In an industry that still largely centers the voices of white male artists, it’s necessary to shine a spotlight on female illustrators. As a matter of fact, after Julia Rothman thumbed through 55 magazine covers from 2015, she found that women had only illustrated four of them. That’s why she and Wendy MacNaughton decided to launch Women Who Draw. “In early 2017, Julia and Wendy launched Women Who Draw to highlight illustration by women, women of color, LBTQ+, and other less visible groups and make it impossible for any publication, art director, or editor to ever again say, ‘I’d hire more ____ if i only knew where to find them,'” the site’s about me section reads.
But the work is far from over, and we have to keep highlighting female illustrators. That’s why we have put together a list of Latina illustrators who are making it in this industry on their own terms. Despite the fact that they are each drawn to different art styles and mediums, they all reflect on women’s place in society, whether that’s by displaying the beauty in imperfection or featuring the female figures making a mark in the resistance.
Below, meet five Latina illustrators who should be on your radar.
GIF by Itzel Alejandra Martinez for Remezcla
Stephanie Rodriguez’s super relatable comics take on slut shaming, anxiety, and heartbreak through a female perspective. Between an image of a woman making it rain on payday, or a step-by-step breakdown of how to mend a broken heart (get your nails done, reverse the sadness through a high-intensity workout, and block and unfriend your ex on social media), she could be peeking into your world and illustrating the highs and lows of your everyday life.
“My comics come from my life experiences,” she tells Remezcla. “The topics can span from dealing with breakups to growing up Latina in NYC. I want the reader to say, ‘Oh yeah, I totally went through the same thing.’ It’s very important for me to make that connection with the reader.”
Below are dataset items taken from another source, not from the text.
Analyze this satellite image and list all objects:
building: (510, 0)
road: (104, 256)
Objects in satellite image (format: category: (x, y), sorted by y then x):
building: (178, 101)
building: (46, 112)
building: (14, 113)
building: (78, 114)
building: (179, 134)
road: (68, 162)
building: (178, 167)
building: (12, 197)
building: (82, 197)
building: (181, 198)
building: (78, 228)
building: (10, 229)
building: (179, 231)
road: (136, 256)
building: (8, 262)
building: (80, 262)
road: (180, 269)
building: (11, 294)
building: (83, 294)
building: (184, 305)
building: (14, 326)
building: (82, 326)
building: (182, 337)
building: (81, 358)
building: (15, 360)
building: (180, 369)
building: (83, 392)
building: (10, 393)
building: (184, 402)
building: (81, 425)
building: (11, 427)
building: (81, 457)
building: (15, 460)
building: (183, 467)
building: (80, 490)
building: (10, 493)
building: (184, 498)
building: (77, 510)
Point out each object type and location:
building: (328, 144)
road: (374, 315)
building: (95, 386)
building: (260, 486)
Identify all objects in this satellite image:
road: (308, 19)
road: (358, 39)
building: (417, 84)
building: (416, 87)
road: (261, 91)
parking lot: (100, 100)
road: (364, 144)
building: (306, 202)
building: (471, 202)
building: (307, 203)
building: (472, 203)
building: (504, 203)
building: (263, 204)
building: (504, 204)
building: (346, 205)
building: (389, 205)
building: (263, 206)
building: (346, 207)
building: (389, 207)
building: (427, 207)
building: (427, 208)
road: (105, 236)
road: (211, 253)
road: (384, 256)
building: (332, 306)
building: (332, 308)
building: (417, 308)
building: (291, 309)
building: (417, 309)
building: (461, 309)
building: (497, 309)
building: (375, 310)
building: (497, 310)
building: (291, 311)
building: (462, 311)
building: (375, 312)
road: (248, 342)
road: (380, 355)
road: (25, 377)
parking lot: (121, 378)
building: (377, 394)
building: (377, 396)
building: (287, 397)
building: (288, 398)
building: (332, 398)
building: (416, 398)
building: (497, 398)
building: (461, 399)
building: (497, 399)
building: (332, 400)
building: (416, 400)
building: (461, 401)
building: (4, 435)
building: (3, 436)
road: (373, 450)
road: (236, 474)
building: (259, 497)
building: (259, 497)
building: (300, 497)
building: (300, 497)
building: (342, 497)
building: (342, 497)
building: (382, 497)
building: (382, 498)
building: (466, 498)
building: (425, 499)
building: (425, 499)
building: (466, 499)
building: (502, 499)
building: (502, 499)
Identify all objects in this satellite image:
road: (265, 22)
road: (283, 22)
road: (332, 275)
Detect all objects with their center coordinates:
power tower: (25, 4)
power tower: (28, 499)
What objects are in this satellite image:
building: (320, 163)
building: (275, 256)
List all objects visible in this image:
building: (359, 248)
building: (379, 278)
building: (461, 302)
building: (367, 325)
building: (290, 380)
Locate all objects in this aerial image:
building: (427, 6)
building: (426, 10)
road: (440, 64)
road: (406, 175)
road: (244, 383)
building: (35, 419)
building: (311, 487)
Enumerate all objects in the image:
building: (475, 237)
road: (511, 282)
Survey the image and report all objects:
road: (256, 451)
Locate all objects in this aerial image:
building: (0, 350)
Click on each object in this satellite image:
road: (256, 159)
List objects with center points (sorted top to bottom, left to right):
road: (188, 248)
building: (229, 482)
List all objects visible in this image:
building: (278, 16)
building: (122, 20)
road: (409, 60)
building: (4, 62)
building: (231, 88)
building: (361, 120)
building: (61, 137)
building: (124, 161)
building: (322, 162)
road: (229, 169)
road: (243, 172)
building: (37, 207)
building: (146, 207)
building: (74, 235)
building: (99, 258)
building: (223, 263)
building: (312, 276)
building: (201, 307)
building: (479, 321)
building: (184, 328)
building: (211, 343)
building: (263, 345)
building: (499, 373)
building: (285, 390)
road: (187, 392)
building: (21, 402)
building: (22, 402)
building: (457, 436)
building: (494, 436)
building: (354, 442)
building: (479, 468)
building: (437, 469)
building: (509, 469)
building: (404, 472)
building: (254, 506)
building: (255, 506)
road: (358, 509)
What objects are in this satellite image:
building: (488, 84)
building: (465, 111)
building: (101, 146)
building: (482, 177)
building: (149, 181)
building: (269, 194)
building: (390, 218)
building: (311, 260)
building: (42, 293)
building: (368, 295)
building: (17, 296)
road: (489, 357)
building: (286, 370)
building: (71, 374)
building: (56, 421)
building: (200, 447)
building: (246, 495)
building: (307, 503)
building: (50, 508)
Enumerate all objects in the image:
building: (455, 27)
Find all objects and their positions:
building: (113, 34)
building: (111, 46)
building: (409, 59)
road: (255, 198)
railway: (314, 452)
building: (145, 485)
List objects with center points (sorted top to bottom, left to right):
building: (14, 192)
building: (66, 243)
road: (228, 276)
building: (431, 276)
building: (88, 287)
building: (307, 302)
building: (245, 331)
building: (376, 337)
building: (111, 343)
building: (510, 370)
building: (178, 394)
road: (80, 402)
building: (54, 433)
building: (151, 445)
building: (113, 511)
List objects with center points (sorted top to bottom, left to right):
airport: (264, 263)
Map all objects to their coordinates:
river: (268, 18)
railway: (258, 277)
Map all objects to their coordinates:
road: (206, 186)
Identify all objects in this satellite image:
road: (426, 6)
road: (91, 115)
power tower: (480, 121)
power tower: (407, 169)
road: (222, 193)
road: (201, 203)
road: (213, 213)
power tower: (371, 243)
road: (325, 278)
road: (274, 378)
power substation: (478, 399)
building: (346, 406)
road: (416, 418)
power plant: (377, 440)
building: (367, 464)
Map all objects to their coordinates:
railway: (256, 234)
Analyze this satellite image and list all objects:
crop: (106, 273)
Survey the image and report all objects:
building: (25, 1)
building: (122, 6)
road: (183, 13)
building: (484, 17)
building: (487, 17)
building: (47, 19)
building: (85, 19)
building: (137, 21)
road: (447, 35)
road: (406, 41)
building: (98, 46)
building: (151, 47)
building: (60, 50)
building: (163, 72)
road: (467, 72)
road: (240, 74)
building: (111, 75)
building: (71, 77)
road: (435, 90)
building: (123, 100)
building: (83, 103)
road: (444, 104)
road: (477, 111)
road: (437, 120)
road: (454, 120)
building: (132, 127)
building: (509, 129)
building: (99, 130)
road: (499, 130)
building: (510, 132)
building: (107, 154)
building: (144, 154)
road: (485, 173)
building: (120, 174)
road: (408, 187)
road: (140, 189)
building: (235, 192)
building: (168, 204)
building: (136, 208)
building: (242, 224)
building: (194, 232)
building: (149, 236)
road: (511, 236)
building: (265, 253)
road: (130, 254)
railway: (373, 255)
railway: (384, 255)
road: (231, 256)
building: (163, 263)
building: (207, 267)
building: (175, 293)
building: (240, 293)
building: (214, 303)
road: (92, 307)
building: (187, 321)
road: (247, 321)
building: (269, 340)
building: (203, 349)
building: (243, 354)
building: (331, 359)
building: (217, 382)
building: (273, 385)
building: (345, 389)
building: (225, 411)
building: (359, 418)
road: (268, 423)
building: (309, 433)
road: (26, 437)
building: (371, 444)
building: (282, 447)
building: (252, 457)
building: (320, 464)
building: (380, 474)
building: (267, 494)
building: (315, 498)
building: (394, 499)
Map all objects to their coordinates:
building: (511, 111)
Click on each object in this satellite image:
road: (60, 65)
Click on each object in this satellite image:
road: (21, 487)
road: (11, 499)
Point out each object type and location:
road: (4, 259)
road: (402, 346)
Through vibrants pinks, reds, and purples, Brazilian-born illustrator Camila Rosa has created socially conscious work. “For me, my art is a way to try to change the world, like it’s a small way, a tiny way to try to change the world,” she tells Remezcla. After seeing her work, it’s hard not to walk away thinking about how you can make a difference in the world. Between prints that read “You Are Strong,” “Be Powerful,” and “Nobody’s Free Until Everyone’s Free,” Rosa is simultaneously cheering you on and gently encouraging you to do better.
Rosa, whose work has been featured on Bust and Refinery 29, is so far succeeding at her goal of inspiring others. “Many women send me messages [saying,] ‘Oh my god, I love your work’ and ‘This means a lot to me,'” she says.
Emerald Pellot’s kitschy art is all about uplifting women of color. After the 2016 election, Pellot felt compelled to make a change in her life, embarking on a career in art for the very first time. And right off the bat, she created powerful, colorful images to celebrate women of color, who are usually pushed to the margins.
“I don’t represent all women, but I do think [it’s necessary] for us to speak up loudly as much as we possibly can. I have an homage to Maxine Waters and Beyoncé, to women of color who I feel are important and powerful,” she says. “Most women of color don’t have enough people saying, ‘Look, she’s cool. You should know about her.’ I know that as someone who is Afro Latinx, I don’t see myself represented anywhere ever.”
The women Carmen Pizarro draws are hardly perfect, but that’s exactly why you’ll like them. Pizarro, who struggled to find her style during art school, now draws inspiration from the subject she knows best: women. Raised by her grandmother and mother, the Chilean-Mexican artist didn’t have any male figures in her life, so when she finally found her voice as an artist, she began drawing women who were relatable and defied stereotypes. They were a bit like her.
“I’m definitely not the normal type of girl,” she says. “I’m Chilean and Mexican. I’m like tatted up, which is very nontraditional for my culture. So it’s just like I kind of want to break out of that mold. That’s why I’m motivated to do that in my work to kind of show that it’s all right to be like that. All of these women are either tatted or wearing different clothing from like the normal standards.”
Krystal Quiles’ art will make you nostalgic for the 2000s. “I’m really into pop culture. Sometimes all I wanna do is make drawings of that kind of thing,” the Puerto Rican artist says. “So I’ll see a video or something that reminds me of when I was younger or I’ll just take – and I don’t try to repeat the video or take exactly what’s happening in the video – I try to invent around it.”
Through her pieces inspired by a “Baby One More Time”-era Britney Spears, TLC, and J. Lo and Kate Bush, it’s clear that the women who pushed boundaries in that era had a lasting impression on the young artist.